Agnus Dei ou l'évangélisation par la beauté

Francis Denis

24 mars 2017
Ce mercredi matin, 22 mars 2017,  avait lieu le lancement montréalais du plus récent album de Mario Pelchat intitulé « Agnus Dei ». Enregistré avec la collaboration de trois séminaristes, quatre prêtres et un évêque de l’archidiocèse de Québec, ce disque original nous fait revisiter une tradition musicale aussi riche qu’enracinée dans la culture québécoise. Je ne suis ni un spécialiste, ni un habitué de la critique culturelle et musicale. Je prends toutefois l’initiative de recommander ce que je perçois comme un excellent album. Il est, selon moi, un instrument pouvant nous faire voyager dans l’une des dimensions les plus accessibles de notre histoire catholique. Outre le plaisir inhérent à l’expérience musicale, l’écoute d’Agnus Dei de Mario Pelchat m’a procuré un sentiment de fierté. En effet, j’y ai perçu la conviction, à la fois, de l’immensité de notre héritage ecclésial ainsi que de la nécessité de l’implication des catholiques dans toutes les sphères de la société. Ce que nous appelons avec saint Paul « l’urgence missionnaire »(2 Cor 5:14).
Évangéliser par la beauté
La nouvelle évangélisation est évidemment la mission à laquelle nous sommes tous conviés. Or, bien que cette mission  n’ait pas d’abord pour but de préserver des « pierres » ( Mc 13,2) mais bien de présenter d’une manière renouvelée l’Alliance gratuite à laquelle Dieu nous convie en Jésus-Christ, nos églises, elles sont encore les lieux privilégiés de cette annonce. Pourquoi ? Pour la même raison qui a poussé et soutenu les « bâtisseurs de cathédrale » de chez nous, c’est-à-dire l’amour d’un Dieu Bon et Beau !
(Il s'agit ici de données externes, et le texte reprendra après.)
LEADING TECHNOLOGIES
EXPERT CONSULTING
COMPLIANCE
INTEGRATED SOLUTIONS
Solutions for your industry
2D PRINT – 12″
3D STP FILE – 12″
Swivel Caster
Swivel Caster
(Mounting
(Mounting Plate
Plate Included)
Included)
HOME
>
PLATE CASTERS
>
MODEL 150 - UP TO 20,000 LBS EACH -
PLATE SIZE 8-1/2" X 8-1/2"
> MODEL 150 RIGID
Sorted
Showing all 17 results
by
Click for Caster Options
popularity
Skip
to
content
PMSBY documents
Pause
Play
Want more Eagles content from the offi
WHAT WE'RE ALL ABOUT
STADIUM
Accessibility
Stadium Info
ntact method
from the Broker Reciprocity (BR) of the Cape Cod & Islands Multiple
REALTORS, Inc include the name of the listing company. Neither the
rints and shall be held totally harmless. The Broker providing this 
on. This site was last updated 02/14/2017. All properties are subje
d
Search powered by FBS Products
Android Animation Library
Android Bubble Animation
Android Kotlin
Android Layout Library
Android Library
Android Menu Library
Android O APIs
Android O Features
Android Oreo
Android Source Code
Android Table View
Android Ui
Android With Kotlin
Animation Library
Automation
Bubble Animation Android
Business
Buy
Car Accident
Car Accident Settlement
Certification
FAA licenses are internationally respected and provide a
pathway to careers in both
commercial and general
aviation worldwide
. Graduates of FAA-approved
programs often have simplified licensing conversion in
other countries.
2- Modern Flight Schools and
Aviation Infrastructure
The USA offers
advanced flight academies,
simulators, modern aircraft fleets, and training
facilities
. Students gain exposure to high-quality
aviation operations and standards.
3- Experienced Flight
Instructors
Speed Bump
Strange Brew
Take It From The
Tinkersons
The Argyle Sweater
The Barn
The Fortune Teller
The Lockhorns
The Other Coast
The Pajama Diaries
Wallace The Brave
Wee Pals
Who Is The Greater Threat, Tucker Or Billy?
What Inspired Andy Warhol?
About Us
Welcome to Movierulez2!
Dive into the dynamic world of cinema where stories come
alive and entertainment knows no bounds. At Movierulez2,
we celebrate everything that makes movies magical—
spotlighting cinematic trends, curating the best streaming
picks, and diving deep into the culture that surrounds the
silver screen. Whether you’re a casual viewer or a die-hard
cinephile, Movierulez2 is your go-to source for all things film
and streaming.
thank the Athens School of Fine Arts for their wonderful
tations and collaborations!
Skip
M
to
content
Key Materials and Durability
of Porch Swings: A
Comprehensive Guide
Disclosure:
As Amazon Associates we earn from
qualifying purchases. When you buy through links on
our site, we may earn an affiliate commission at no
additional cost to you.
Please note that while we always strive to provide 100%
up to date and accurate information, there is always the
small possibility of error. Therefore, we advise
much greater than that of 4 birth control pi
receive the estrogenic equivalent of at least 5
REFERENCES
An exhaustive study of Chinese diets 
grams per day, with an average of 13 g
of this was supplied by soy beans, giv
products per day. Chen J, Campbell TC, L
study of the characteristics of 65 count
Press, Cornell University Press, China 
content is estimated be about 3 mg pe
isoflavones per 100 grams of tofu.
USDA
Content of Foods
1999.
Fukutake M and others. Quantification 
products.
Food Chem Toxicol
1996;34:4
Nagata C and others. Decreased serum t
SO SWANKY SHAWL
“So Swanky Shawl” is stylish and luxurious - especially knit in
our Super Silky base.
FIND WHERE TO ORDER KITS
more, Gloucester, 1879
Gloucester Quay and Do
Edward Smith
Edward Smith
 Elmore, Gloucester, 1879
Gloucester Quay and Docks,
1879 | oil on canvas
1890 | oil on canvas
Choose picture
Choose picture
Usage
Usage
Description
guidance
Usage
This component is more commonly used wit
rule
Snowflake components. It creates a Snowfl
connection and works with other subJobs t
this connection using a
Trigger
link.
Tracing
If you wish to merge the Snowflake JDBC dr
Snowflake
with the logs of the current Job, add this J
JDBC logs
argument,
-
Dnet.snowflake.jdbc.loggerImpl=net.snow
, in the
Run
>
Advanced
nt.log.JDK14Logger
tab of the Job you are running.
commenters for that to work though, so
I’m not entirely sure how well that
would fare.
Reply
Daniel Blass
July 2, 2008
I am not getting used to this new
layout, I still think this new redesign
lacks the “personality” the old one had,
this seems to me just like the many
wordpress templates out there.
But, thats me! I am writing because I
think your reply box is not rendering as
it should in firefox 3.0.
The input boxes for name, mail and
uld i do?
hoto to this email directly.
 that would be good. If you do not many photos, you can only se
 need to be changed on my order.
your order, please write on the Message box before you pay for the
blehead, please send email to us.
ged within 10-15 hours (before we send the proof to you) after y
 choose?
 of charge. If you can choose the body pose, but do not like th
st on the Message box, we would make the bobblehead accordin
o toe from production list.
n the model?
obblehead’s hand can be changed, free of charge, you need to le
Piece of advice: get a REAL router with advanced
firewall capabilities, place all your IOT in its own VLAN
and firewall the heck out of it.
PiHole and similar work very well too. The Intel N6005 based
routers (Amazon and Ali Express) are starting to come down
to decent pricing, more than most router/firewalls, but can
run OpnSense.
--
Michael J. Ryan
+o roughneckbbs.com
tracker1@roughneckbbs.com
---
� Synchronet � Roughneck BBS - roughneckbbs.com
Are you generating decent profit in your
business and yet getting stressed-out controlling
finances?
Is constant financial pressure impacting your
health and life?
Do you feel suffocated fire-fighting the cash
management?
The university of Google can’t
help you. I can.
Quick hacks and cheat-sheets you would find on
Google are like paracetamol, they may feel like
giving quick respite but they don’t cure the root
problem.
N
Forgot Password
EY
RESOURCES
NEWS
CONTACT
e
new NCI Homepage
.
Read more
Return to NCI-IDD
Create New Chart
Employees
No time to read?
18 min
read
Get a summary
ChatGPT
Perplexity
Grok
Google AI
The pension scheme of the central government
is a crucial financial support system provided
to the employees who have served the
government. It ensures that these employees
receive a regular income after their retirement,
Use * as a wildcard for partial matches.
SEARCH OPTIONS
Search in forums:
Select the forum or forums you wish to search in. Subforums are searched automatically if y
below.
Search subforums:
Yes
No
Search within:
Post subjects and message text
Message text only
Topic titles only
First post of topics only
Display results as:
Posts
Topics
Bien que nos constructeurs d’aujourd’hui feront davantage dans la rénovation plutôt que dans la fondation, il n’en demeure pas moins que nous sommes invités à nous mettre à l’écoute de ceux qui nous regardent aujourd’hui du ciel. En effet, la meilleure garantie de nos aïeuls sur leurs églises fut de mettre tous leur cœur dans leurs constructions en y mettant ce qu’ils avaient de plus beau et de plus riche. Dostoïevski (L'idiot) disait : « La beauté sauvera le monde ». J’ajouterai à cela : « C’est la beauté qui sauvera nos églises ». Quel génie ils ont eu ! De fait, qui oserait détruire des œuvres d’art aussi inestimables ? Encore faudra-t-il être en mesure de reconnaître le beau. En sommes-nous encore capables ?  Je me le demande parfois lorsque je vois des églises être détruites…
Ainsi, comme l’enseigne le Concile Vatican II :
Dans la formation musicale des missionnaires, on veillera avec soin à ce que, dans la mesure du possible, ils soient capables de promouvoir la musique traditionnelle de ces peuples, tant à l’école que dans les actions sacrées. (No119)
Nul n’est moins au courant de l’importance du patrimoine religieux que les catholiques du Québec. Toutefois, personne n’est heureux de voir la destruction d’une église comme trop souvent nous en sommes témoins. L’évangélisation demande donc la préservation puisque la beauté des églises du Québec sera encore le lieu de cette rencontre d’un Amour qui bouleverse. Ainsi, puisque ce patrimoine demande l’implication de toute la société, cet album est une contribution non négligeable à cette éducation au beau dont nous avons grandement besoin.
Évangélisation exige préservation
Loin de se contenter de cela, Mario Pelchat a voulu témoigner concrètement de l’importance de la préservation de notre patrimoine qui incombe principalement aux laïcs. En effet, une grande partie des profits de cet album ira au transfert de l’Orgue Casavant de l’église Saint-François d’Assise de Limoilou vers la cathédrale de Baie-Comeau. En cela, il répond encore aux intuitions de Vatican II :
« On estimera hautement, dans l’Église latine, l’orgue à tuyaux comme l’instrument traditionnel dont le son peut ajouter un éclat admirable aux cérémonies de l’Église et élever puissamment les âmes vers Dieu et le ciel. » (no120)
L’orgue et les mélodies qui parsèment nos célébrations liturgiques demeurent encore pour nous et nos enfants l’instrument par excellence. Un moyen culturellement approprié et qui nous rend capable de sentir physiquement le Mystère auquel nous assistons et dont nous n’épuiserons jamais la richesse.
La nouvelle évangélisation par la beauté passe donc par l’implication de tous à la préservation de notre patrimoine. Suivons l’exemple de Mario Pelchat et des prêtres qui, de par leur témoignage, nous invite à suivre cette inspiration qui nous habite tous.